如果你想在其他LLMs或数据库中使用Vanna，你可以创建自己的vanna.base.VannaBase子类并实现抽象方法。

flowchart
    subgraph VannaBase
        ask
        train
    end

    subgraph OpenAI_Chat
        get_sql_prompt
        submit_prompt
        generate_question
        generate_plotly_code
    end

    subgraph ChromaDB_VectorStore
        generate_embedding
        add_question_sql
        add_ddl
        add_documentation
        get_similar_question_sql
        get_related_ddl
        get_related_documentation
    end

API 参考

api_key: Optional[str] = None

fig_as_img: bool = False

run_sql: Optional[Callable[[str], pandas.core.frame.DataFrame]] = None

示例

vn.run_sql = lambda sql: pd.read_sql(sql, engine)

为Vanna.AI设置SQL到DataFrame的函数。这用于[vn.ask(...)][ask]函数。你也可以使用[vn.connect_to_snowflake(...)][connect_to_snowflake]来设置这个，而不是直接设置。

def get_api_key(email: str, otp_code: Optional[str] = None) -> str:

示例：

vn.get_api_key(email="my-email@example.com")

登录到Vanna.AI API。

参数:

email (str): The email address to login with.
otp_code (Union[str, None]): The OTP code to login with.
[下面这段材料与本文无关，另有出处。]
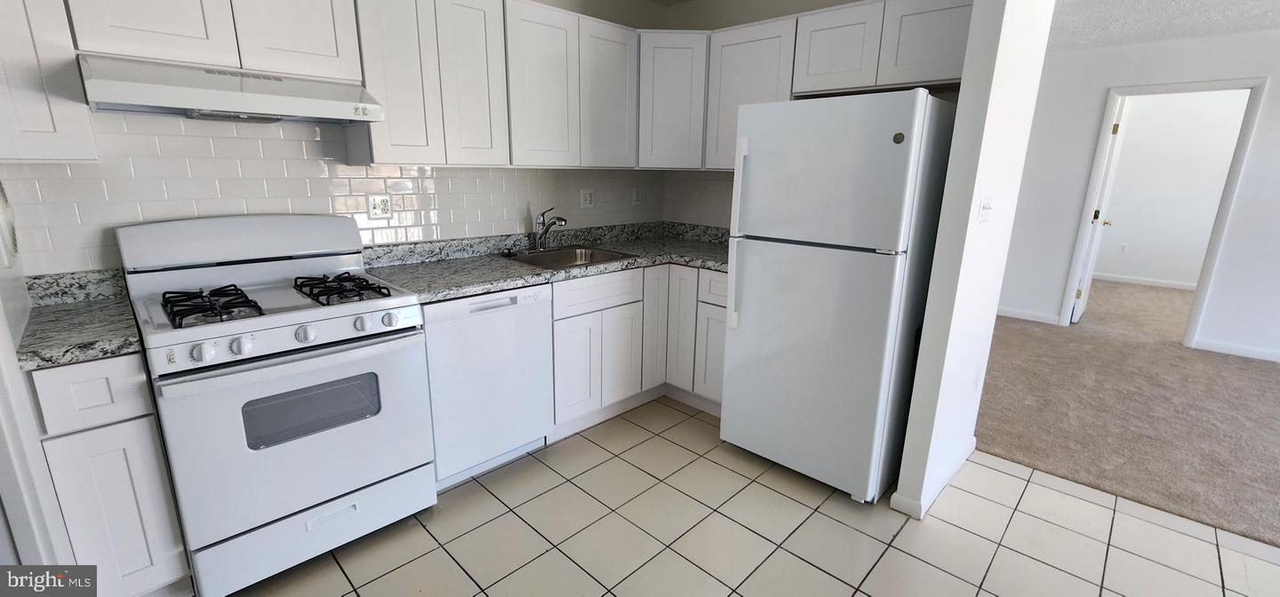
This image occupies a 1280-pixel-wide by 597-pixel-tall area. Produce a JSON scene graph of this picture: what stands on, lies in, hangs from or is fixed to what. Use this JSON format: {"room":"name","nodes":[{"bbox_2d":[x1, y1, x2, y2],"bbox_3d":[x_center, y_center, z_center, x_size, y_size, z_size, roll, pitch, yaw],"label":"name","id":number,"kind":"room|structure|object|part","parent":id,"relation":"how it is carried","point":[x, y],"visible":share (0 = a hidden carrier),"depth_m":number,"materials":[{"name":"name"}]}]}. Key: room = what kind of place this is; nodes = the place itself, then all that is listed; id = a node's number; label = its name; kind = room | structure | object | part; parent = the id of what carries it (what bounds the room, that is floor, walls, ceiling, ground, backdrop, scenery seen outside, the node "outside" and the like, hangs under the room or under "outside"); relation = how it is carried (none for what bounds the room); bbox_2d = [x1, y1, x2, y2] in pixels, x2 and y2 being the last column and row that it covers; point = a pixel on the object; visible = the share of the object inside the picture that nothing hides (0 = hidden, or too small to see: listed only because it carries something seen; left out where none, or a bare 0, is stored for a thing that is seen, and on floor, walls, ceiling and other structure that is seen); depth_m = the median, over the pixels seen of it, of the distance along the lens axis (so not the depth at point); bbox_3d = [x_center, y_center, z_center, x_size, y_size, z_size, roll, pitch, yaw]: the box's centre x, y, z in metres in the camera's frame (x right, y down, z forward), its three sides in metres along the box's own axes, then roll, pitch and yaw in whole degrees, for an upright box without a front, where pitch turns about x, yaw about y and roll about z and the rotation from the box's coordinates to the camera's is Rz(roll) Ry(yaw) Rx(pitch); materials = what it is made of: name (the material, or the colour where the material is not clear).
{"room":"kitchen","nodes":[
{"label":"kitchen","id":0,"kind":"room"},
{"bbox_2d":[0,144,74,580],"bbox_3d":[-1.011,0.008,0.501,3.143,2.435,0.130,14,19,42],"label":"left wall","id":1,"kind":"structure","parent":0,"point":[15,363],"depth_m":1.33,"materials":[{"name":"white paint"}]},
{"bbox_2d":[0,179,18,265],"bbox_3d":[-1.858,-0.234,1.398,0.259,0.261,0.024,14,19,42],"label":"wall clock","id":2,"kind":"object","parent":1,"relation":"attached to","point":[1,204],"visible":1,"depth_m":1.40,"materials":[{"name":"white"}]},
{"bbox_2d":[0,0,669,276],"bbox_3d":[-1.059,-0.583,2.596,0.125,2.489,3.636,14,19,42],"label":"back wall","id":3,"kind":"structure","parent":0,"point":[602,15],"depth_m":2.64,"materials":[{"name":"white tile"}]},
{"bbox_2d":[0,0,98,163],"bbox_3d":[-1.813,-0.759,1.334,0.328,0.742,0.290,14,19,42],"label":"upper cabinet","id":4,"kind":"object","parent":3,"relation":"attached to","point":[47,128],"visible":0.93,"depth_m":1.33,"materials":[{"name":"white paint"}]},
{"bbox_2d":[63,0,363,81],"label":"upper cabinet","id":5,"kind":"object","parent":3,"relation":"attached to","point":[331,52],"visible":0.89,"depth_m":1.59,"materials":[{"name":"white paint"}]},
{"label":"cabinet door","id":6,"kind":"part","parent":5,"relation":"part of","materials":[{"name":"white wood"}]},
{"bbox_2d":[79,54,386,125],"bbox_3d":[-1.379,-0.705,1.678,0.495,0.149,0.746,14,19,42],"label":"range hood","id":7,"kind":"object","parent":5,"relation":"attached to","point":[358,117],"visible":0.98,"depth_m":1.53,"materials":[{"name":"metal"}]},
{"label":"cabinet door","id":8,"kind":"part","parent":5,"relation":"part of","materials":[{"name":"white wood"}]},
{"bbox_2d":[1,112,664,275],"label":"tile backsplash","id":9,"kind":"structure","parent":3,"relation":"attached to","point":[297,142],"depth_m":1.96,"materials":[{"name":"white tile"}]},
{"bbox_2d":[366,193,392,219],"bbox_3d":[-1.222,-0.432,2.263,0.010,0.115,0.112,14,19,42],"label":"wall outlet","id":10,"kind":"object","parent":9,"relation":"attached to","point":[375,206],"visible":0.98,"depth_m":2.26,"materials":[{"name":"white plastic"}]},
{"bbox_2d":[579,188,596,207],"bbox_3d":[-0.333,-0.646,3.110,0.013,0.117,0.115,14,19,42],"label":"wall outlet","id":11,"kind":"object","parent":9,"relation":"attached to","point":[589,194],"visible":0.98,"depth_m":3.11,"materials":[{"name":"white plastic"}]},
{"bbox_2d":[632,186,643,204],"bbox_3d":[-0.017,-0.718,3.393,0.016,0.122,0.077,14,19,42],"label":"wall outlet","id":12,"kind":"object","parent":9,"relation":"attached to","point":[637,198],"visible":0.99,"depth_m":3.39,"materials":[{"name":"white plastic"}]},
{"bbox_2d":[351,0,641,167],"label":"upper cabinet run","id":13,"kind":"object","parent":3,"relation":"attached to","point":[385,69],"visible":0.89,"depth_m":2.04,"materials":[{"name":"white paint"}]},
{"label":"cabinet door","id":14,"kind":"part","parent":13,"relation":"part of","materials":[{"name":"white wood"}]},
{"bbox_3d":[-0.685,-0.890,1.980,0.154,0.694,0.239,14,19,42],"label":"cabinet door","id":15,"kind":"part","parent":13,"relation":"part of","materials":[{"name":"white wood"}]},
{"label":"upper cabinet door","id":16,"kind":"part","parent":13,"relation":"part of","materials":[{"name":"white wood"}]},
{"bbox_3d":[-0.158,-1.009,2.445,0.186,0.684,0.314,14,19,42],"label":"cabinet door","id":17,"kind":"part","parent":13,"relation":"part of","materials":[{"name":"white wood"}]},
{"bbox_2d":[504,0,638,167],"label":"upper cabinet","id":18,"kind":"object","parent":3,"relation":"attached to","point":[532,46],"visible":0.86,"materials":[{"name":"white paint"}]},
{"bbox_2d":[637,29,709,168],"bbox_3d":[0.184,-1.219,3.080,0.590,0.767,0.586,14,19,42],"label":"corner upper cabinet","id":19,"kind":"object","parent":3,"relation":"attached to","point":[673,76],"visible":0.69,"depth_m":2.81,"materials":[{"name":"white paint"}]},
{"bbox_2d":[166,396,1279,596],"bbox_3d":[0.531,1.229,0.850,5.030,0.058,4.225,14,19,42],"label":"tile floor","id":20,"kind":"structure","parent":0,"point":[825,575],"depth_m":1.88,"materials":[{"name":"beige tile"}]},
{"bbox_2d":[22,350,193,596],"bbox_3d":[-1.704,0.531,1.573,0.595,0.869,0.234,14,19,42],"label":"base cabinet","id":21,"kind":"object","parent":20,"relation":"on","point":[135,419],"visible":0.71,"depth_m":1.36,"materials":[{"name":"white paint"}]},
{"bbox_2d":[14,268,144,369],"bbox_3d":[-1.679,0.048,1.434,0.621,0.136,0.269,14,19,42],"label":"countertop","id":22,"kind":"structure","parent":21,"relation":"on","point":[104,350],"depth_m":1.43,"materials":[{"name":"grey stone"}]},
{"bbox_3d":[-1.489,0.262,1.302,0.042,0.162,0.196,14,19,42],"label":"drawer","id":23,"kind":"part","parent":21,"relation":"part of","materials":[{"name":"white wood"}]},
{"bbox_2d":[117,213,435,596],"bbox_3d":[-1.300,0.319,1.814,0.746,1.191,0.746,14,19,42],"label":"gas stove","id":24,"kind":"object","parent":20,"relation":"on","point":[223,332],"visible":0.98,"depth_m":1.64,"materials":[{"name":"white metal"}]},
{"bbox_3d":[-1.278,0.158,1.412,0.045,0.050,0.048,14,19,42],"label":"knob","id":25,"kind":"part","parent":24,"relation":"part of","materials":[{"name":"white plastic"}]},
{"bbox_3d":[-1.416,0.015,1.631,0.377,0.055,0.217,14,19,42],"label":"burner grate","id":26,"kind":"part","parent":24,"relation":"part of","materials":[{"name":"black metal"}]},
{"bbox_3d":[-1.205,0.140,1.465,0.044,0.049,0.049,14,19,42],"label":"knob","id":27,"kind":"part","parent":24,"relation":"part of","materials":[{"name":"white plastic"}]},
{"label":"oven handle","id":28,"kind":"part","parent":24,"relation":"part of","materials":[{"name":"white metal"}]},
{"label":"oven door","id":29,"kind":"part","parent":24,"relation":"part of","materials":[{"name":"white metal"}]},
{"bbox_3d":[-1.087,0.114,1.570,0.045,0.052,0.053,14,19,42],"label":"knob","id":30,"kind":"part","parent":24,"relation":"part of","materials":[{"name":"white plastic"}]},
{"bbox_3d":[-1.113,0.800,1.735,0.078,0.193,0.680,14,19,42],"label":"storage drawer","id":31,"kind":"part","parent":24,"relation":"part of","materials":[{"name":"white metal"}]},
{"bbox_3d":[-1.134,-0.045,1.869,0.422,0.053,0.238,14,19,42],"label":"burner grate","id":32,"kind":"part","parent":24,"relation":"part of","materials":[{"name":"black metal"}]},
{"bbox_3d":[-0.960,0.087,1.675,0.044,0.050,0.048,14,19,42],"label":"knob","id":33,"kind":"part","parent":24,"relation":"part of","materials":[{"name":"white plastic"}]},
{"bbox_3d":[-0.891,0.072,1.727,0.044,0.048,0.051,14,19,42],"label":"knob","id":34,"kind":"part","parent":24,"relation":"part of","materials":[{"name":"plastic"}]},
{"bbox_2d":[423,284,556,489],"bbox_3d":[-0.847,0.346,2.356,0.609,0.877,0.599,14,19,42],"label":"dishwasher","id":35,"kind":"object","parent":20,"relation":"on","point":[511,302],"visible":0.66,"depth_m":2.11,"materials":[{"name":"white metal"}]},
{"bbox_2d":[549,262,725,435],"bbox_3d":[0.012,0.217,2.899,0.931,0.880,1.221,14,19,42],"label":"base cabinet run","id":36,"kind":"object","parent":20,"relation":"on","point":[577,332],"visible":0.4,"depth_m":2.66,"materials":[{"name":"white paint"}]},
{"bbox_2d":[355,220,733,303],"bbox_3d":[-0.250,-0.262,2.731,0.957,0.139,2.231,14,19,42],"label":"countertop","id":37,"kind":"structure","parent":36,"relation":"on","point":[457,292],"depth_m":2.55,"materials":[{"name":"grey stone"}]},
{"bbox_2d":[529,207,567,250],"bbox_3d":[-0.529,-0.391,2.740,0.264,0.252,0.179,14,19,42],"label":"faucet","id":38,"kind":"object","parent":37,"relation":"on","point":[543,223],"visible":1,"depth_m":2.77,"materials":[{"name":"silver metal"}]},
{"bbox_2d":[499,244,637,269],"bbox_3d":[-0.417,-0.157,2.712,0.544,0.179,0.640,14,19,42],"label":"sink","id":39,"kind":"object","parent":37,"relation":"in","point":[606,254],"visible":0.49,"depth_m":2.86,"materials":[{"name":"silver metal"}]},
{"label":"cabinet door","id":40,"kind":"part","parent":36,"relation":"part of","materials":[{"name":"white wood"}]},
{"bbox_3d":[0.084,0.163,2.900,0.123,0.755,0.219,14,19,42],"label":"cabinet door","id":41,"kind":"part","parent":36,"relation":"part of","materials":[{"name":"white wood"}]},
{"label":"cabinet door","id":42,"kind":"part","parent":36,"relation":"part of","materials":[{"name":"white wood"}]},
{"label":"cabinet door","id":43,"kind":"part","parent":36,"relation":"part of","materials":[{"name":"white paint"}]},
{"bbox_2d":[717,88,959,505],"bbox_3d":[0.927,-0.033,2.310,0.730,1.690,0.801,14,19,42],"label":"refrigerator","id":44,"kind":"object","parent":20,"relation":"on","point":[747,302],"visible":0.98,"depth_m":1.98,"materials":[{"name":"white metal"}]},
{"bbox_3d":[0.435,-0.271,2.158,0.057,0.775,0.081,14,19,42],"label":"refrigerator handle","id":45,"kind":"part","parent":44,"relation":"part of","materials":[{"name":"plastic"}]},
{"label":"door","id":46,"kind":"part","parent":44,"relation":"part of","materials":[{"name":"metal"}]},
{"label":"freezer door","id":47,"kind":"part","parent":44,"relation":"part of","materials":[{"name":"white metal"}]},
{"bbox_2d":[663,0,973,232],"bbox_3d":[0.980,-0.643,2.948,2.162,2.548,0.121,14,19,42],"label":"back wall","id":48,"kind":"structure","parent":0,"point":[780,15],"depth_m":2.97,"materials":[{"name":"paint"}]},
{"bbox_2d":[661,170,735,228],"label":"tile backsplash","id":49,"kind":"structure","parent":48,"relation":"attached to","point":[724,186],"depth_m":3.35,"materials":[{"name":"white tile"}]},
{"bbox_2d":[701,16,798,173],"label":"upper cabinet","id":50,"kind":"object","parent":48,"relation":"attached to","point":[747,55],"visible":0.57,"depth_m":2.63,"materials":[{"name":"white paint"}]},
{"bbox_2d":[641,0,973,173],"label":"upper cabinet run","id":51,"kind":"object","parent":48,"relation":"attached to","point":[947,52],"visible":0.63,"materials":[{"name":"white paint"}]},
{"bbox_2d":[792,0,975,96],"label":"upper cabinet","id":52,"kind":"object","parent":48,"relation":"attached to","point":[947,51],"visible":0.8,"depth_m":2.19,"materials":[{"name":"paint"}]},
{"bbox_3d":[0.953,-1.193,2.342,0.360,0.379,0.215,14,19,42],"label":"cabinet door","id":53,"kind":"part","parent":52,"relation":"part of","materials":[{"name":"white wood"}]},
{"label":"cabinet door","id":54,"kind":"part","parent":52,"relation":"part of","materials":[{"name":"white wood"}]},
{"bbox_2d":[887,0,1056,524],"bbox_3d":[1.434,-0.389,2.014,0.114,2.549,0.789,14,19,42],"label":"partition wall","id":55,"kind":"structure","parent":0,"point":[964,86],"depth_m":1.85,"materials":[{"name":"white paint"}]},
{"bbox_2d":[888,437,975,519],"bbox_3d":[1.447,0.800,2.326,0.131,0.083,0.896,14,19,42],"label":"baseboard","id":56,"kind":"structure","parent":55,"relation":"attached to","point":[934,496],"depth_m":2.07,"materials":[{"name":"white paint"}]},
{"bbox_2d":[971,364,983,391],"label":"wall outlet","id":57,"kind":"object","parent":55,"relation":"attached to","point":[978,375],"visible":0.97,"depth_m":2.28,"materials":[{"name":"white plastic"}]},
{"bbox_2d":[976,193,994,223],"bbox_3d":[1.313,-0.339,1.816,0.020,0.115,0.116,14,19,42],"label":"light switch","id":58,"kind":"object","parent":55,"relation":"attached to","point":[984,209],"visible":0.97,"depth_m":1.81,"materials":[{"name":"white plastic"}]},
{"bbox_2d":[975,277,1279,554],"bbox_3d":[4.687,0.561,3.805,5.441,0.085,5.827,14,19,42],"label":"carpet floor","id":59,"kind":"structure","parent":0,"point":[1276,477],"depth_m":2.96,"materials":[{"name":"beige carpet"}]},
{"bbox_2d":[1000,22,1279,368],"bbox_3d":[4.865,-0.770,3.727,5.458,2.523,0.118,14,19,42],"label":"living room wall","id":60,"kind":"structure","parent":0,"point":[1047,302],"depth_m":4.11,"materials":[{"name":"white paint"}]},
{"bbox_2d":[996,306,1062,325],"bbox_3d":[3.388,0.063,5.131,1.855,0.095,0.014,14,19,42],"label":"baseboard","id":61,"kind":"structure","parent":60,"relation":"attached to","point":[1016,315],"depth_m":4.72,"materials":[{"name":"white paint"}]},
{"bbox_2d":[1056,76,1270,348],"bbox_3d":[4.457,-0.722,4.188,0.914,2.182,0.155,14,19,42],"label":"door frame","id":62,"kind":"structure","parent":60,"relation":"attached to","point":[1235,167],"depth_m":4.00,"materials":[{"name":"white paint"}]},
{"bbox_2d":[1071,96,1129,324],"bbox_3d":[4.552,-0.845,4.762,0.163,2.119,0.778,14,19,42],"label":"door","id":63,"kind":"structure","parent":62,"relation":"attached to","point":[1115,132],"depth_m":4.60,"materials":[{"name":"white paint"}]},
{"bbox_2d":[1192,337,1279,366],"bbox_3d":[5.852,0.668,3.034,3.152,0.090,0.013,14,19,42],"label":"baseboard","id":64,"kind":"structure","parent":60,"relation":"attached to","point":[1224,350],"depth_m":3.93,"materials":[{"name":"white paint"}]},
{"bbox_2d":[1047,0,1279,51],"bbox_3d":[3.275,-1.679,2.030,6.041,0.096,7.902,14,19,42],"label":"ceiling","id":65,"kind":"structure","parent":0,"point":[1232,1],"depth_m":3.41,"materials":[{"name":"white paint"}]},
{"label":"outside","id":66,"kind":"structure","parent":0,"visible":0},
{"bbox_2d":[1093,88,1249,287],"bbox_3d":[7.066,-1.378,6.136,3.736,2.559,0.118,14,19,42],"label":"far room wall","id":67,"kind":"structure","parent":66,"point":[1119,228],"depth_m":6.23,"materials":[{"name":"white paint"}]},
{"bbox_2d":[1118,242,1128,253],"bbox_3d":[6.582,-0.680,6.552,0.075,0.126,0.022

If None, an OTP code will be sent to the email address.

str: API密钥。

def set_api_key(key: str) -> None:

设置Vanna.AI的API密钥。

示例：

api_key = vn.get_api_key(email="my-email@example.com")
vn.set_api_key(api_key)

参数:

key (str): The API key.

def get_models() -> List[str]:

示例：

models = vn.get_models()

列出用户所属的模型。

List[str]: 模型名称的列表。

def create_model(model: str, db_type: str) -> bool:

示例：

vn.create_model(model="my-model", db_type="postgres")

创建一个新模型。

参数:

model (str): The name of the model to create.
db_type (str): The type of database to use for the model. This can be "Snowflake", "BigQuery", "Postgres", or anything else.

bool: 如果模型创建成功则为True，否则为False。

def add_user_to_model(model: str, email: str, is_admin: bool) -> bool:

示例：

vn.add_user_to_model(model="my-model", email="user@example.com")

将用户添加到模型中。

参数:

model (str): The name of the model to add the user to.
email (str): The email address of the user to add.
is_admin (bool): Whether or not the user should be an admin.

bool: 如果用户成功添加则为True，否则为False。

def update_model_visibility(public: bool) -> bool:

示例：

vn.update_model_visibility(public=True)

设置当前模型的可见性。如果模型是可见的，任何人都可以看到它。如果不可见，只有模型的成员可以看到它。

参数:

public (bool): Whether or not the model should be publicly visible.

bool: 如果模型可见性设置成功则为True，否则为False。

def set_model(model: str):

设置用于Vanna.AI API的模型。

示例：

vn.set_model("my-model")

参数:

model (str): The name of the model to use.

def add_sql(question: str, sql: str, tag: Optional[str] = 'Manually Trained') -> bool:

向模型的训练数据中添加一个问题及其对应的SQL查询。调用此功能的推荐方式是使用[vn.train(sql=...)][train]。

示例：

vn.add_sql(
    question="What is the average salary of employees?",
    sql="SELECT AVG(salary) FROM employees"
)

参数:

question (str): The question to store.
sql (str): The SQL query to store.
tag (Union[str, None]): A tag to associate with the question and SQL query.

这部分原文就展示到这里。